Consumidores e empresários mineiros devem preparar o bolso. Os sete pontos percentuais de aumento no ICMS da energia para a classe comercial – proposto pelo Executivo e aprovado pela Assembleia no começo do mês – vai representar, na verdade, mais 9% de elevação no custo da energia.

Já a arrecadação do governo estadual com o encargo vai subir 52% a partir de janeiro, quando o tributo salta de 18% para 25%.

A medida, segundo a Secretaria de Estado da Fazenda (SEF), vale para a classe comercial, de serviços e outras atividades. Dessa forma, padarias, supermercados e todo tipo de comércio terão impacto na conta de luz.

O aumento é maior do que o previsto no “senso comum” porque o ICMS é cobrado “por dentro”. Ou seja, a alíquota faz parte da base de cálculo do encargo. Isso significa que em uma conta cujo o custo da energia é R$ 1.000, o ICMS de 25% não representará R$ 250, como era de se esperar. Neste caso, o imposto será de R$ 333,33. O montante é R$ 113,83 superior, ou 51,8% maior do que os R$ 219,50 pagos atualmente a cada R$ 1.000, com a alíquota na casa dos 18%.

Conforme o diretor de Finanças do Sindicato dos Auditores Fiscais da Receita Estadual de Minas Gerais (Sindifisco-MG), Wertson Brasil, para chegar ao “número mágico” do imposto a ser pago o empresário deve pensar em quanto deveria cobrar a mais para manter a mesma margem de lucro e ampliar o pagamento do tributo para o governo de 18% para 25%. “É uma conta perversa, que onera tanto o empresário quanto o consumidor, que acaba pagando a conta”, afirma.
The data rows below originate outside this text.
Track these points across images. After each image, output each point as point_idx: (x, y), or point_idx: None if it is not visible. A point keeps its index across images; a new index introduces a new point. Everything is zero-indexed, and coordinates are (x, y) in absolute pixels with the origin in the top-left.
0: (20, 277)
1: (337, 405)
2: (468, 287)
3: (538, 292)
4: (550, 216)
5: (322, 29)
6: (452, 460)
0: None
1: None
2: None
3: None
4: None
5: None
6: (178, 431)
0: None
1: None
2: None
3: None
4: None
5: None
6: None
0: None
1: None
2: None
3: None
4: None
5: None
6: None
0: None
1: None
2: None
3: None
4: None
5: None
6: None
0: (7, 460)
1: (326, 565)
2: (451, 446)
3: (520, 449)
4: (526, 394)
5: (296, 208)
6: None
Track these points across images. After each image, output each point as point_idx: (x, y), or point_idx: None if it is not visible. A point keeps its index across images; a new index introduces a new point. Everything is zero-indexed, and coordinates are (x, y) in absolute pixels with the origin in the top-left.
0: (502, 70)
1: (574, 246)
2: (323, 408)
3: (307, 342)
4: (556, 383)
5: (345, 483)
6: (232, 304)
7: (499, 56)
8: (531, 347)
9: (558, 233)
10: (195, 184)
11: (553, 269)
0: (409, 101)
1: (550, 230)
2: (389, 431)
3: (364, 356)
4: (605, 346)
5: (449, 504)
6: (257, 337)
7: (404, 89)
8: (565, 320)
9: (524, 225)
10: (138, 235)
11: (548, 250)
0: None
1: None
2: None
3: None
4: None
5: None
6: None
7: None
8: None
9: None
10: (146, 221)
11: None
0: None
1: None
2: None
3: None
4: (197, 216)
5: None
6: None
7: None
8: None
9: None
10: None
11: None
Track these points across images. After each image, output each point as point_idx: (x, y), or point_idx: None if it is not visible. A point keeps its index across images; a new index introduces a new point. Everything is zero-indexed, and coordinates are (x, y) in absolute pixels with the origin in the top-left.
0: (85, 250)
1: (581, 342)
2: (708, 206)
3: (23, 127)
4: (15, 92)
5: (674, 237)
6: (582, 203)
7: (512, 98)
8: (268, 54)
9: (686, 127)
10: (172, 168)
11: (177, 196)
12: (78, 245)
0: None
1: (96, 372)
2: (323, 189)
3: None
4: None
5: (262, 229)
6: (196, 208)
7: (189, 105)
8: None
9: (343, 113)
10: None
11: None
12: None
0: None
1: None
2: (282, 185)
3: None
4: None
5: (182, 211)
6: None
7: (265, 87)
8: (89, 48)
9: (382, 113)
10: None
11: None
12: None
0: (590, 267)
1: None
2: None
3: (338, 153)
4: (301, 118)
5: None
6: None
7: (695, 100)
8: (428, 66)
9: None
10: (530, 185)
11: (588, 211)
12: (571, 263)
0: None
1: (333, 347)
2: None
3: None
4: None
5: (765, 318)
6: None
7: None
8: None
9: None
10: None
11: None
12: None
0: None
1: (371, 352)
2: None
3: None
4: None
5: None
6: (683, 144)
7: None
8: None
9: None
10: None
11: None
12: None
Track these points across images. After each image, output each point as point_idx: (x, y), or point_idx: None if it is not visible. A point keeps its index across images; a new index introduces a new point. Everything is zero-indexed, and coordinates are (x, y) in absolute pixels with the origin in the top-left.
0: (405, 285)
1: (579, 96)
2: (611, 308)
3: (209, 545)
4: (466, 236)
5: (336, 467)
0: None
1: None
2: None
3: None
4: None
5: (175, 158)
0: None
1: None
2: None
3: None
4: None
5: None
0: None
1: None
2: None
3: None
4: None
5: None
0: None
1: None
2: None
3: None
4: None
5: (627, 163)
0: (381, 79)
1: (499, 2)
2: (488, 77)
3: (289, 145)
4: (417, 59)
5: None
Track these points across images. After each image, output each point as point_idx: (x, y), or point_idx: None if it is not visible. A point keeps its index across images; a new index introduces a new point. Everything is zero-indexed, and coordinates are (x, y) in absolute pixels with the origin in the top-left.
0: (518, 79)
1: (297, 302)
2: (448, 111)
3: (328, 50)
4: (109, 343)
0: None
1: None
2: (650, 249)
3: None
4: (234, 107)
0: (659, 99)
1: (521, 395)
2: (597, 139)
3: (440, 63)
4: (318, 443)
Alíquota maior vale para outra série de produtos

Além da energia, outras 10 classes de produtos terão o ICMS reajustado a partir de 1º de janeiro do ano que vem. A previsão do Executivo, que elaborou o projeto, é a de que R$ 700 milhões a mais sejam arrecadados pelos cofres públicos. Vale ressaltar que o ICMS é a principal fonte de receitas do Estado.

O ICMS dos telefones celulares e smartphones, aparelhos que recentemente apresentaram queda nas vendas pela primeira vez em decorrência do desaquecimento econômico, por exemplo, saltará de 12% para 14%.

Quem quiser comprar perfumes e cosméticos precisará desembolsar mais para levar os produtos para casa. Atualmente, o tributo é de 25%. Em janeiro, salta para 27%.

O encargo fica mais alto também para os isotônicos, refrigerantes e bebidas energéticas. A elevação, nesse caso, pode afetar o faturamento dos bares e restaurantes, que já vêm perdendo espaço para as reuniões realizadas em casas de amigos.

Nem os bichos de estimação escaparam do reajuste. O ICMS para ração animal saltará de 18% para 20%.

O pacote inclui ainda impostos mais altos para câmeras fotográficas e de vídeos, aparelhos de som e vídeos para automóveis e equipamentos de pesca esportiva.